Rilismedia.co – Kepala Badan Komunikasi Pemerintah (Bakom), M. Qodari, mengungkap alasan dirinya dipercaya oleh Presiden Prabowo Subianto untuk memimpin lembaga tersebut.
Menurut Qodari, penunjukan dirinya kemungkinan besar berkaitan dengan keinginan Presiden untuk meningkatkan peran dan fungsi komunikasi pemerintah ke depan.
“Kalau saya mendengar dan melihat, ya menganalisa, kemungkinan peran dan tugas Bakom ini ingin ditingkatkan volumenya dan intensitasnya,” kata Qodari dalam program Inside Story with Diana Valencia, Selasa (28/4) malam.
Ia pun mengibaratkan dirinya sebagai sosok yang memiliki karakter agresif dalam bekerja. “Kalau ibarat mobil saya ini kan tipenya tipe gas, bukan tipe rem,” ucap dia.
Dalam kesempatan terpisah, Qodari menanggapi pandangan sejumlah pengamat yang menilai pemerintah tengah bersiap menghadapi situasi ‘panas’ setelah penunjukannya dan Hasan Nasbi sebagai penasihat khusus presiden.
Ia menegaskan, Bakom ke depan akan lebih aktif dan agresif dalam menyampaikan berbagai kebijakan pemerintah kepada publik. Hal ini dinilai penting, mengingat banyaknya program baru yang membutuhkan pendekatan komunikasi berbeda.

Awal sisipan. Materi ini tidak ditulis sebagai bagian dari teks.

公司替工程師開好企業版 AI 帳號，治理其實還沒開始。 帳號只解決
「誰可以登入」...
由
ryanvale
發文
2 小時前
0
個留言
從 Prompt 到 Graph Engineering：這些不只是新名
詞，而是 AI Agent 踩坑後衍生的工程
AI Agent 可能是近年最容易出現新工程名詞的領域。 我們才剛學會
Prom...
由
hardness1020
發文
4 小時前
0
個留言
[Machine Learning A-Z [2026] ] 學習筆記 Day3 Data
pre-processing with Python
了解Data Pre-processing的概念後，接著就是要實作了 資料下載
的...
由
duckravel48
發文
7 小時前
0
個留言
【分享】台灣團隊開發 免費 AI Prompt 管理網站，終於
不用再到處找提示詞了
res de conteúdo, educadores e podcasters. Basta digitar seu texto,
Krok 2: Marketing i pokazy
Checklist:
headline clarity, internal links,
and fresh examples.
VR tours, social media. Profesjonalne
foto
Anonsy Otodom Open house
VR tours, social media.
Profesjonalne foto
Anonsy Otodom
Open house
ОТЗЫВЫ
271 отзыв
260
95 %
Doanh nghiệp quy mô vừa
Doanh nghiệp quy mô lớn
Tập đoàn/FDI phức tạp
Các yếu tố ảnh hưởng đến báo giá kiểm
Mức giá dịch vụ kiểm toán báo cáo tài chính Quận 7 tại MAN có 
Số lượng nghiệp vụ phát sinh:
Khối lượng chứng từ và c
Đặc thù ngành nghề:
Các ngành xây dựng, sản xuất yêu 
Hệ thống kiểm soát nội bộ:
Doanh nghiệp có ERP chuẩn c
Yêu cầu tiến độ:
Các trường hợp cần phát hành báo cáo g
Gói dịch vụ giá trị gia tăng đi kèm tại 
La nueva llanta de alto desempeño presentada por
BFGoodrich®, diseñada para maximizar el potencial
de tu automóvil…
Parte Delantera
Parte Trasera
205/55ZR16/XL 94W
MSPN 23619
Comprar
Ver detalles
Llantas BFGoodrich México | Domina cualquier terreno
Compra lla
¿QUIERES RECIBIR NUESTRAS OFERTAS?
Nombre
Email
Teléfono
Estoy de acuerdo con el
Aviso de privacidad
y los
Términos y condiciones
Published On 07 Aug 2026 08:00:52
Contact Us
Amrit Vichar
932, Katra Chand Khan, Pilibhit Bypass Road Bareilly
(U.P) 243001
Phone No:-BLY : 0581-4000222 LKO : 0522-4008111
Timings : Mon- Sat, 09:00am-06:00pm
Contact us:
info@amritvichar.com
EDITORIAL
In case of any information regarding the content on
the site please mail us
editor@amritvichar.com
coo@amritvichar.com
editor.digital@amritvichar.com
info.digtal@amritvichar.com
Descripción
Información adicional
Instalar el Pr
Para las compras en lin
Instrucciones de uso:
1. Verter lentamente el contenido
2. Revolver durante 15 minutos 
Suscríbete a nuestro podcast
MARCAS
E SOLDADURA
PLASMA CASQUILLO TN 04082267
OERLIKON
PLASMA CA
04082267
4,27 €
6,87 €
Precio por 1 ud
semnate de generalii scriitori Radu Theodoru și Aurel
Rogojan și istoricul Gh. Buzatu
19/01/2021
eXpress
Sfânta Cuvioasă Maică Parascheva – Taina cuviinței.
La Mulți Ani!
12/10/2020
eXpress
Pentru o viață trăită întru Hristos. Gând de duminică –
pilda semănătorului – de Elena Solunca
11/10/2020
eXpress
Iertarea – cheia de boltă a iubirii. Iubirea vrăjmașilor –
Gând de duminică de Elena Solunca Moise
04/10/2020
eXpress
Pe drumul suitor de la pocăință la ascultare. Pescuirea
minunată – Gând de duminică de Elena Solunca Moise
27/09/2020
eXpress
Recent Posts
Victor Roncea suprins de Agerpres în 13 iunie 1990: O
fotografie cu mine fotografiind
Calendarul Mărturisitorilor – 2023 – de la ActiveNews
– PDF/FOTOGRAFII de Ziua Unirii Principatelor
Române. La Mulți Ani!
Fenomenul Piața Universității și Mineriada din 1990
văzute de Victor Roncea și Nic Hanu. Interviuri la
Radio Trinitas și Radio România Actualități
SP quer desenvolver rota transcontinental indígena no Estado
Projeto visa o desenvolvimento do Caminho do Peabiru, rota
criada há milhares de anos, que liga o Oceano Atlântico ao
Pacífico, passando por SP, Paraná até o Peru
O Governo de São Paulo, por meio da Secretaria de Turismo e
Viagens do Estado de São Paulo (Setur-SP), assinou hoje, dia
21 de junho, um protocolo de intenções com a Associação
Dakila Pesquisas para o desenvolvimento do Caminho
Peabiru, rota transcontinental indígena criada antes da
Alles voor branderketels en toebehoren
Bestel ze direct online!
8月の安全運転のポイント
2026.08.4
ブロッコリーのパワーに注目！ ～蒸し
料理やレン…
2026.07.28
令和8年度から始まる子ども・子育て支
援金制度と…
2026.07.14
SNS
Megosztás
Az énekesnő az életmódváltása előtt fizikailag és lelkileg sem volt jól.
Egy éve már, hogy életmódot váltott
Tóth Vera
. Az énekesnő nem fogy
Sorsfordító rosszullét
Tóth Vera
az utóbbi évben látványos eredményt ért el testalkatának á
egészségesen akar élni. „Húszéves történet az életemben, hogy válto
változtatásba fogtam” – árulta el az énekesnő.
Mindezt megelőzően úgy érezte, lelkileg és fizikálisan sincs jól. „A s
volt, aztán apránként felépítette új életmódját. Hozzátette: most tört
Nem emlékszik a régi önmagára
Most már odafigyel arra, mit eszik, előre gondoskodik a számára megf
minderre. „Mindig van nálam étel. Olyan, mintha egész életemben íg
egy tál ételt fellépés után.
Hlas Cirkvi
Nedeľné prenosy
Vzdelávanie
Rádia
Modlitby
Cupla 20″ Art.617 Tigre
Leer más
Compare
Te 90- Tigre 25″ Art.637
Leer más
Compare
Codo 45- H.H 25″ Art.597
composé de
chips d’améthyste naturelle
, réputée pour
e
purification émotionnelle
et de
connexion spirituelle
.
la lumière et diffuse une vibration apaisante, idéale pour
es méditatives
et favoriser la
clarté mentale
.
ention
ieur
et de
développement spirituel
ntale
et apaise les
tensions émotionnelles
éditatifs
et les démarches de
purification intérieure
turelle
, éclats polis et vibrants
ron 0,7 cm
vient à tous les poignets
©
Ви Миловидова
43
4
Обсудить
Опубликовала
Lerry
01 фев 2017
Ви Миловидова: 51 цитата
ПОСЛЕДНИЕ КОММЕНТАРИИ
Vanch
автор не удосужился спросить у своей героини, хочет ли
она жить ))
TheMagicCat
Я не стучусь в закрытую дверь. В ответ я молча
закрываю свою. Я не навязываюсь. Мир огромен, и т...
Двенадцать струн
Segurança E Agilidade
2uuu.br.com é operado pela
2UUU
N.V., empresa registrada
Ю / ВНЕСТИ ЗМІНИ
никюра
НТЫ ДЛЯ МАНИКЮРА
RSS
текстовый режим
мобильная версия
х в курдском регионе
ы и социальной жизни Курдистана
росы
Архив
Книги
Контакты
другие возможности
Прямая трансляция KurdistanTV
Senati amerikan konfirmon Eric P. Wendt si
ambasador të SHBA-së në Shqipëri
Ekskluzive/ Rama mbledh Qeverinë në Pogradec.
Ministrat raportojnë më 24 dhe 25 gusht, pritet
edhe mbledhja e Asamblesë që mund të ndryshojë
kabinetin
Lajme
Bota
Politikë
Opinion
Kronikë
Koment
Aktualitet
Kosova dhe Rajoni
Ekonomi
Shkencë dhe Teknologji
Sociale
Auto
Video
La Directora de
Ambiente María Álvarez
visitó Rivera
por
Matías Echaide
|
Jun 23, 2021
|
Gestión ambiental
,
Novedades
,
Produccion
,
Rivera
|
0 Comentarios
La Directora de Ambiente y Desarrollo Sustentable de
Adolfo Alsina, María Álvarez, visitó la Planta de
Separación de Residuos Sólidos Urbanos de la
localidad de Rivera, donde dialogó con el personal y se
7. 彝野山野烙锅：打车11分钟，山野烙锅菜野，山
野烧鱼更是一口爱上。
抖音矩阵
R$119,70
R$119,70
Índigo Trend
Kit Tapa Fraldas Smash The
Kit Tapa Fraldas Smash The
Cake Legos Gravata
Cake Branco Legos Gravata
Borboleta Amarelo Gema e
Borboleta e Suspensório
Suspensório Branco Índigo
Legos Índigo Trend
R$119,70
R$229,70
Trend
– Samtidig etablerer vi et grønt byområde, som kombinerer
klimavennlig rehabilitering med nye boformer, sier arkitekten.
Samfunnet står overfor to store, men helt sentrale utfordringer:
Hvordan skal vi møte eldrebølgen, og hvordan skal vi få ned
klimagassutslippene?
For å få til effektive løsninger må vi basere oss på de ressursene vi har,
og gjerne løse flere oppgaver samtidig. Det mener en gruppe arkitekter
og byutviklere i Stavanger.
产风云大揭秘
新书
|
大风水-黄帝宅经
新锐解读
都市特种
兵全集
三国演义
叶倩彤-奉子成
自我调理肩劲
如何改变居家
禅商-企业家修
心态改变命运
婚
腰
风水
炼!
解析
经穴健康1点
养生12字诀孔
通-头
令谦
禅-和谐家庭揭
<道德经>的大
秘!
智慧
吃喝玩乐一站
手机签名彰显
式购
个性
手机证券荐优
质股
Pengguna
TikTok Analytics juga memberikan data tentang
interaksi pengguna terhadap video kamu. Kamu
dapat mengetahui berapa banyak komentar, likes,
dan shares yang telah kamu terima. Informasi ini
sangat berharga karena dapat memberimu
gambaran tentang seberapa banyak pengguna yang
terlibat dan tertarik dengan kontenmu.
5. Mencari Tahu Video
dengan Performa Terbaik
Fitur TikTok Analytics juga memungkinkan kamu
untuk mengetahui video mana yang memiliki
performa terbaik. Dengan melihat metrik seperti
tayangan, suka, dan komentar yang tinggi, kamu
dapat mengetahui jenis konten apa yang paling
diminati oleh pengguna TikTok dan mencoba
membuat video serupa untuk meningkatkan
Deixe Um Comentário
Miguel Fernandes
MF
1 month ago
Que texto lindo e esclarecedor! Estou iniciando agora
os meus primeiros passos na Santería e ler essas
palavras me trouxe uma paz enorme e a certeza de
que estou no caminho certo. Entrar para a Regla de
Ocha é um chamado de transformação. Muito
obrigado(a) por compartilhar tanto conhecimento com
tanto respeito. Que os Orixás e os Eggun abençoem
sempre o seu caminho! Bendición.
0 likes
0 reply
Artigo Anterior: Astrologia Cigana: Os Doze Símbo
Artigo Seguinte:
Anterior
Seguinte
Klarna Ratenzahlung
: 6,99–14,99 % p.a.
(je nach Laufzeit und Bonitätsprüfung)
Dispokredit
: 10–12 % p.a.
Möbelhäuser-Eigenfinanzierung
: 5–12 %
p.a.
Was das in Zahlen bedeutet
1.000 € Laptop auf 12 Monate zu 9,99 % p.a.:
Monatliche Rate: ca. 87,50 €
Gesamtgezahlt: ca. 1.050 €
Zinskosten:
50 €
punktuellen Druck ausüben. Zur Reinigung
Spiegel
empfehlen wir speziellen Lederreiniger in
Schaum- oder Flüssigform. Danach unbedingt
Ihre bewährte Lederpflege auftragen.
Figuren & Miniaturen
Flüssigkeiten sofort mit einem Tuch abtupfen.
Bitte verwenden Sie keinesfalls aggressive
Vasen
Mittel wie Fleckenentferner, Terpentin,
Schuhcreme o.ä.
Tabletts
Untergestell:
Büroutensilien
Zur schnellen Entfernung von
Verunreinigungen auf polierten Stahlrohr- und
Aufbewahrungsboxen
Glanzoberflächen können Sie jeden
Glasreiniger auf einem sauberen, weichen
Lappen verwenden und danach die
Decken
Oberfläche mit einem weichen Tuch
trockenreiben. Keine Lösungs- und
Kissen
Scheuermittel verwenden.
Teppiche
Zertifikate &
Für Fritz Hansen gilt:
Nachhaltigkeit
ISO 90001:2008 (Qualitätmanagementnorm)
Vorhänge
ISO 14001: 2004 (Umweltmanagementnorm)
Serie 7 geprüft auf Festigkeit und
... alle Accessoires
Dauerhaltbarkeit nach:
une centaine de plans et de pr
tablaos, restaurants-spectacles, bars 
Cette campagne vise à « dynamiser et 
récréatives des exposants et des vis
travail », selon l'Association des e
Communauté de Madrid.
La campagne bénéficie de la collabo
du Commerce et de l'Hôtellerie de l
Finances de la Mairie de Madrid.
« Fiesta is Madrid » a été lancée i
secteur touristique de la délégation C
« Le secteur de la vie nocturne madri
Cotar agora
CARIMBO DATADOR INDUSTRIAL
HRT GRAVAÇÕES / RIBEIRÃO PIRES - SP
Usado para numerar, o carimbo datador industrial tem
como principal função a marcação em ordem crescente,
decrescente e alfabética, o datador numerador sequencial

“Ini katanya [pengamat] duanya ini tipe penyerang begitu. Wah, ini ngajak ribut gitu. Ya saya langsung komentar begini, emang maunya situ nyerang-nyerang terus nggak ada yang jawab gitu ya? Gitu. Enak aje, sorry ye,” kata Qodari di acara serah terima jabatan di Kompleks Istana Kepresidenan Jakarta, Selasa (28/4).
Qodari menggantikan Angga Raka Prabowo sebagai Kepala Bakom. Sebelumnya, ia menjabat sebagai Kepala Kantor Staf Kepresidenan (KSP).
Posisi yang ditinggalkannya kini diisi oleh Dudung Abdurachman, mantan Kepala Staf Angkatan Darat (KSAD).
Jabatan Kepala Bakom menjadi posisi ketiga yang diemban Qodari sejak pemerintahan Prabowo Subianto dimulai pada 20 Oktober 2024. Sebelumnya, ia juga pernah menjabat sebagai Wakil Kepala KSP mendampingi A.M. Putranto.